Labrador::Crawler::CrawlerHandler

SYPNOPSIS

	use Labrador::Crawler::CrawlerHandler
	my $manager = new Labrador::Crawler::CrawlerHandler(
		config => $config,
		dispatcher => 'sibu.dcs.gla.ac.uk',
		port => 2680);
	$manager->run();
	exit;

DESCRIPTION

Communicates with the dispatcher, generally managing this crawler.

CONFIGURATION

This module is affected by the following configuration file directives:

SpiderSyncStats
SpiderName
FollowTagLinks
AllowedProtocols
ContentHandler

METHODS

new(%params)

Pure instantiation.

init(%params)

Automatically called from the constructor.

Instantiates Labrador::Crawler::Agent
Instantiates WWW::RobotRules
Instantiates Labrador::Common::RobotsCache
Loads file name extensions blacklist into a regex
Loads content type whitelists into regexs
Loads follow tag whitelist into a regex
Loads Protocol scheme whitelist into a regex
Instantiates all ContentHandlers
Sets default for retries.

run

Commence crawling. Doesn't return until crawling ends. Fetches next URL from $manager->next_url(), checks it for robots.txt compliance, and crawls it. Syncs stats with the dispatcher if enough time has expired. Also involves a retry mechanism for retries - backs off for 5 seconds each time it finds no work to do, upto work_retries times.

agent_success($url, $document)

Probably the most important subroutine in the entire crawler Event called by agent, when it has successfully retrieved $url. All sorts of useful information wrapped up in $document. For more information see, the documentation for Labrador::Crawler::Document

agent_redirect($url, $HTTPresponse)

Event method called when the Agent finds that $url redirects to another URL. More information can be found in $HTTPresponse.

The Manager treats a redirection as a page with only one URL on it.

agent_failure($url, $HTTPresponse)

Event method called when the Agent failed to retrieve $url. More information can be found in $HTTPresponse.

url_robots_allowed($url)

Checks whether $url is allowed by the robots.txt file on that host (if any). Will check it's own disk cache, dispatcher's disk cache, and finally retrieve the robots.txt if necessary.

run_url_filters($url)

Runs $url through each of the loaded URLFilters. Returns 1 if the URL is allowed, 0 otherwise.

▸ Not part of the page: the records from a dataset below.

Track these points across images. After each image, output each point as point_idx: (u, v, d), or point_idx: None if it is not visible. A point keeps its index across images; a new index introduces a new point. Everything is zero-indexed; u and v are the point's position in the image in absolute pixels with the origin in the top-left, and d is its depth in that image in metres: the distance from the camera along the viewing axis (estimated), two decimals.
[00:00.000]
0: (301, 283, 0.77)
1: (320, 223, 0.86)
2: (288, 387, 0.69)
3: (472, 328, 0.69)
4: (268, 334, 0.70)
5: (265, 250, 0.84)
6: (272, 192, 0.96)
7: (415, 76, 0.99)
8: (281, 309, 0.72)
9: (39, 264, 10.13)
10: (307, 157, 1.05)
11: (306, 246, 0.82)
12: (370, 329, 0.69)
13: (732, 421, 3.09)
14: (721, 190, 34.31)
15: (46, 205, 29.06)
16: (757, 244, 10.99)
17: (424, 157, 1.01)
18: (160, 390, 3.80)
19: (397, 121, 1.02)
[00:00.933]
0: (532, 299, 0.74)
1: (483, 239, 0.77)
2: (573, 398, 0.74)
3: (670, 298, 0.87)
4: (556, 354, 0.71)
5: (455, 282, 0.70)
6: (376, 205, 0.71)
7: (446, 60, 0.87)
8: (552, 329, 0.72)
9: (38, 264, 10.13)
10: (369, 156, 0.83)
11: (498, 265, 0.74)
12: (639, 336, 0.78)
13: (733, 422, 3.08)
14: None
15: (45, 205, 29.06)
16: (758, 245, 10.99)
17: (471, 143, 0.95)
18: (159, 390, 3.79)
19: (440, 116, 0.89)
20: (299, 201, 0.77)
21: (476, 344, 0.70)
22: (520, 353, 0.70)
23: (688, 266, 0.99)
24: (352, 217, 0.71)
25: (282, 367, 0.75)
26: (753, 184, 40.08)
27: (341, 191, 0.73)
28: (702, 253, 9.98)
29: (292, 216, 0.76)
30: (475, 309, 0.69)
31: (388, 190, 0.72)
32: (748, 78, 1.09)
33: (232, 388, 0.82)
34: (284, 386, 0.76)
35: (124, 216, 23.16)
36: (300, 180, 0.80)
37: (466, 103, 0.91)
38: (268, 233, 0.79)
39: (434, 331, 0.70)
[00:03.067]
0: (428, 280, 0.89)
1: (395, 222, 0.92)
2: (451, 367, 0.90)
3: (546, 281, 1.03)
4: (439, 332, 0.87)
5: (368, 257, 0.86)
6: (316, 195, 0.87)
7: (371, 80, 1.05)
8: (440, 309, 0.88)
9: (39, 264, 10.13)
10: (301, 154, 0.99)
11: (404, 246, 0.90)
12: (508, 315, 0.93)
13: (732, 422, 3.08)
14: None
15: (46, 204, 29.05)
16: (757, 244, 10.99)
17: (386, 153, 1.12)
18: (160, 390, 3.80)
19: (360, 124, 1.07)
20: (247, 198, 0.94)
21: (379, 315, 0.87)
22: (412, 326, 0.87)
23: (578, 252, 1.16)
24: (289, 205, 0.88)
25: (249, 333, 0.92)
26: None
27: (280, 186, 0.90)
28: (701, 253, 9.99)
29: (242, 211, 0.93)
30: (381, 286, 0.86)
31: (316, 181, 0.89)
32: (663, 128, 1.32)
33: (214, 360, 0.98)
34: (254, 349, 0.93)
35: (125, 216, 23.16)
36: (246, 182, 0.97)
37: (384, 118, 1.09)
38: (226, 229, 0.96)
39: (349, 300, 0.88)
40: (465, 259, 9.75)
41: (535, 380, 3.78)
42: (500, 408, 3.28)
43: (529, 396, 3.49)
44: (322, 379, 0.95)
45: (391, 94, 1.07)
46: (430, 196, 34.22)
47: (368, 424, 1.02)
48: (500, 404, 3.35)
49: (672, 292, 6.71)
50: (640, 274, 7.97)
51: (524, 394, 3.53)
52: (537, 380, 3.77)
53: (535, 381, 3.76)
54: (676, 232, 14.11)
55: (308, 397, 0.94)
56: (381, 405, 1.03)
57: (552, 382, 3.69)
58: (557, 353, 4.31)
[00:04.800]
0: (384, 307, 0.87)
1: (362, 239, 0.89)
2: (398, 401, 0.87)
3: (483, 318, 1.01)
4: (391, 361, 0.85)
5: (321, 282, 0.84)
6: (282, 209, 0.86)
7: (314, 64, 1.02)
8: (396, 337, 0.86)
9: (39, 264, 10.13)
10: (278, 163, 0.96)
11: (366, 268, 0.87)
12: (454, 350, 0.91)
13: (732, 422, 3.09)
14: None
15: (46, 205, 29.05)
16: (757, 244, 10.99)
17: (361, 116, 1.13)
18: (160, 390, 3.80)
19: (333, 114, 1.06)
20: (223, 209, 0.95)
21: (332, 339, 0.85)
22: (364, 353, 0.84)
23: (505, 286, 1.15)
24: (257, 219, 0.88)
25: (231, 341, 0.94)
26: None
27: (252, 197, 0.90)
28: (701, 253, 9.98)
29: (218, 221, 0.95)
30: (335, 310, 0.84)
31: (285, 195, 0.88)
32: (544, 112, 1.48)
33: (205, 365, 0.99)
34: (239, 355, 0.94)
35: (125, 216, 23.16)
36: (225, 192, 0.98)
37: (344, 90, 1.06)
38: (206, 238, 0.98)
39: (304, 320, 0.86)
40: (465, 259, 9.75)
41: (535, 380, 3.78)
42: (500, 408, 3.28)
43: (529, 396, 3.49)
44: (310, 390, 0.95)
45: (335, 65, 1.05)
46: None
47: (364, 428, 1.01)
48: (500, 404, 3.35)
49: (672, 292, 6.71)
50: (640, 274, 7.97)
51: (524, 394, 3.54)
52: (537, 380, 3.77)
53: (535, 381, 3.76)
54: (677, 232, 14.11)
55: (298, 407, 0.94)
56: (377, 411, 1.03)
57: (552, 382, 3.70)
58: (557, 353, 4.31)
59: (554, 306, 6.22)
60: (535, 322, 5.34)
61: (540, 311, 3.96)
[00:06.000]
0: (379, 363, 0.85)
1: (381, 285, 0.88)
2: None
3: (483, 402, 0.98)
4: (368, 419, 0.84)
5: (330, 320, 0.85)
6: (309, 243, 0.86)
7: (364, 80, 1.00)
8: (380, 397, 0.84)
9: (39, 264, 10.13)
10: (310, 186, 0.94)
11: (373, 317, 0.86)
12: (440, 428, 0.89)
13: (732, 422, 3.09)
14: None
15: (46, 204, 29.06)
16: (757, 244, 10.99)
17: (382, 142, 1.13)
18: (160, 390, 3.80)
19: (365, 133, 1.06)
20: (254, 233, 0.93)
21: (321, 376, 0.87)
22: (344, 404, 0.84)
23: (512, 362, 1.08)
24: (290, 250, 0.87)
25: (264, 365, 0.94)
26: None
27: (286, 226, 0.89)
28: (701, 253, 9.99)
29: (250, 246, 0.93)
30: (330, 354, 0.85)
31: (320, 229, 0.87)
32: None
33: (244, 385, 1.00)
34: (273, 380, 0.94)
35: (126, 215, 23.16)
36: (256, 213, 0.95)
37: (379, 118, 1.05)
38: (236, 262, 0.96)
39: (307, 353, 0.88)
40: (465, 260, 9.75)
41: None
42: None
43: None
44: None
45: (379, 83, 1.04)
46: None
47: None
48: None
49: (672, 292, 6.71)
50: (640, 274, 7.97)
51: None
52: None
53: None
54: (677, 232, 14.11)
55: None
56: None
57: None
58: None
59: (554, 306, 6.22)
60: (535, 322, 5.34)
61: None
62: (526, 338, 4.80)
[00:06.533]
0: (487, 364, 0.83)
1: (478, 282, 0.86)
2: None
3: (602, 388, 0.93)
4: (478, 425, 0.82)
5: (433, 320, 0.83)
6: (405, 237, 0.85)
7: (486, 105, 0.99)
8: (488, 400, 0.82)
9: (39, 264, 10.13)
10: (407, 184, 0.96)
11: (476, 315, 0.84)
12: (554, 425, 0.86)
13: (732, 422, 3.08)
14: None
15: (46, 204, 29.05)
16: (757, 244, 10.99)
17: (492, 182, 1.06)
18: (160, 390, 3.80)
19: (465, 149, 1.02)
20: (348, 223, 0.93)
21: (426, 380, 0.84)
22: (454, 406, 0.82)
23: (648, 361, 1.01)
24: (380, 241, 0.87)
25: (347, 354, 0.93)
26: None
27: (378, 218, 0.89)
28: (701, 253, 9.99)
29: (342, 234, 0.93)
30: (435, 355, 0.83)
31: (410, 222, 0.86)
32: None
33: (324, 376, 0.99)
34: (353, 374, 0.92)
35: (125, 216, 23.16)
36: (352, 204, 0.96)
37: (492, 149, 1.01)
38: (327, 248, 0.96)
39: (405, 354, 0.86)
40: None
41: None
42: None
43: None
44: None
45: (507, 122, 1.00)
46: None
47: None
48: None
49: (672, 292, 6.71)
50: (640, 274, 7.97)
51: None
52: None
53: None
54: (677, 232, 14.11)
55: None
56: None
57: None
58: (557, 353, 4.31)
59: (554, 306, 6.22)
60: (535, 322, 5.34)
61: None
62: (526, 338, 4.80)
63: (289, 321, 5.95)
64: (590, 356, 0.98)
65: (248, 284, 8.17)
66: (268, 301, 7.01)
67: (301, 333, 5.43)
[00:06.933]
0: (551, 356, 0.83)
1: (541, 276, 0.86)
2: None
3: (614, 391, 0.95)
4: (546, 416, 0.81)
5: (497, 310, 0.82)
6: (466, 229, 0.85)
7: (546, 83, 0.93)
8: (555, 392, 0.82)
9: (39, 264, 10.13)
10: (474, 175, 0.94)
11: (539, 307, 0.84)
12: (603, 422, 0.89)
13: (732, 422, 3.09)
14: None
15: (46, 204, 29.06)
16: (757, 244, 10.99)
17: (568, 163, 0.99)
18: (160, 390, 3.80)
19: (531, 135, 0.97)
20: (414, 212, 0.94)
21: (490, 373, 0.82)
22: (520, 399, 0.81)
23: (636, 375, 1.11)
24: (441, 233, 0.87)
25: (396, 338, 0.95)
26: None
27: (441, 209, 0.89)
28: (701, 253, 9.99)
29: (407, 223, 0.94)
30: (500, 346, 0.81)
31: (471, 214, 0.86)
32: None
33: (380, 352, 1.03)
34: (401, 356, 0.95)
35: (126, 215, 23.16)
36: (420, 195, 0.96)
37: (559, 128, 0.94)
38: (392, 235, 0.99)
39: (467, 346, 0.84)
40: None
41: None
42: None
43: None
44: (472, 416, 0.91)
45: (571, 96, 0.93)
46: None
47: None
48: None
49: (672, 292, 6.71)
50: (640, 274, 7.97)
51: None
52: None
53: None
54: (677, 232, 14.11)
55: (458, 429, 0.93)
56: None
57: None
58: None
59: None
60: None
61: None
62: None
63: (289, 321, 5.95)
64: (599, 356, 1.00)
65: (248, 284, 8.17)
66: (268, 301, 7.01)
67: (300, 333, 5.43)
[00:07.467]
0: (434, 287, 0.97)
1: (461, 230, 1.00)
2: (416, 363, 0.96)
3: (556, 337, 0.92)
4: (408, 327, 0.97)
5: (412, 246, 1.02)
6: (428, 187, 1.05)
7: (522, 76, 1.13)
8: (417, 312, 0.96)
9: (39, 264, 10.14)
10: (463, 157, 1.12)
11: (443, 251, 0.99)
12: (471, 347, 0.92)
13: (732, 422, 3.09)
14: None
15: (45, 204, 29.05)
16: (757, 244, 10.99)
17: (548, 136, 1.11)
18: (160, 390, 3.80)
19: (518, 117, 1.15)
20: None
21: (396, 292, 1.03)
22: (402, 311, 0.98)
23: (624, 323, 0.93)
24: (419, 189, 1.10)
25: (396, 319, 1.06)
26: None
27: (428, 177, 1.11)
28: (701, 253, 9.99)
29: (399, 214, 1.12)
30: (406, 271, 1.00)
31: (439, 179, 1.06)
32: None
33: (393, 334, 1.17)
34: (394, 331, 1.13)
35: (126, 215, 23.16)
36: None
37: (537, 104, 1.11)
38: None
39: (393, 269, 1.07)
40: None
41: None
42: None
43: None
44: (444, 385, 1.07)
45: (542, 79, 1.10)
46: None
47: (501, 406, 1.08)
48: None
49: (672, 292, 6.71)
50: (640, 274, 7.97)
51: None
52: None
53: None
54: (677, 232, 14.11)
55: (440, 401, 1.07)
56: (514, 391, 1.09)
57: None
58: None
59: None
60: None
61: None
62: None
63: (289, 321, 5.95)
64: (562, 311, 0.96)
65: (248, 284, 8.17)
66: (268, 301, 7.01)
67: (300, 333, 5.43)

run_content_filters($document, $privs)

Runs the document through all loaded content filters, altering values of $privs as it progresses. Notice that this shortcuts - it will terminate if all privilege values are zero.

shutdown()

Shutdown the crawler. Simplisticly undefs each of the objects fields.

PRIVATE METHODS

As usual, these are only documented for completeness, and should not be directly called.

_all_zero(@array): Returns 1 if all items of @array are false. (Remember false means 0 or "" or undef).
_load_module($name): Load the module called $name.

REVISION

	$Revision: 1.12 $